After Georgia’s 2018 elections focused stinging criticism on the state’s outdated election system, a study commission voted Thursday to recommend the use of machines that record votes and print a record. Members of the panel tasked with considering a potential replacement chose that option over hand-marked paper ballots favored by cybersecurity experts. The Secure, Accessible and Fair Elections, or SAFE, Commission voted 13-3 for a draft of a report to be sent to lawmakers, who are expected to decide on criteria for a new system during the legislative session that begins Monday.
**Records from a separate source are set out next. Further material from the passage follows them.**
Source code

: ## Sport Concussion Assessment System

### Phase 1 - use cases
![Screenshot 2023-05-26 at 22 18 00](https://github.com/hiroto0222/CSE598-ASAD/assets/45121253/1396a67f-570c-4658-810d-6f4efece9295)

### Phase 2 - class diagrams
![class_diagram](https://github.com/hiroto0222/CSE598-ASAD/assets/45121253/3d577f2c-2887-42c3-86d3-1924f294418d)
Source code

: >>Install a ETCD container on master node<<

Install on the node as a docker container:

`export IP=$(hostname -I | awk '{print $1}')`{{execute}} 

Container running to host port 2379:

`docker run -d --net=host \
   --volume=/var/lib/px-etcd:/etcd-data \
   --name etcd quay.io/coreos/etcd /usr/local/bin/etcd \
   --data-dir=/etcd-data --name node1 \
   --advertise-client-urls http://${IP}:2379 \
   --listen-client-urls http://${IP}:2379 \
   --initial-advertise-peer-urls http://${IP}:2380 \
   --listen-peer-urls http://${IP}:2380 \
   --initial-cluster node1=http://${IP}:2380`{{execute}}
The commission includes lawmakers, political party representatives, voters and election officials. … Verified Voting, a nonprofit group that advocates ensuring the accuracy of elections, last week urged the commission to recommend hand-marked paper ballots. “A paper ballot that is indelibly marked by hand and physically secured from the moment of casting is the most reliable record of voter intent,” president Marian Schneider wrote in a Jan. 4 letter. “A hand-marked paper ballot is the only kind of record not vulnerable to software errors, configuration errors, or hacking.”
She cited a 2018 report from the National Academies of Science, Engineering and Medicine, “which represents the nation’s best understanding of election security and integrity,” that supports hand-marked paper ballots.
Another letter sent to the commission Monday and signed by two dozen computer science and security experts echoes those arguments.
The commission’s recommendations also say the new system should be in place in time for the 2020 election and the state should require post-election audits to be conducted before results are certified.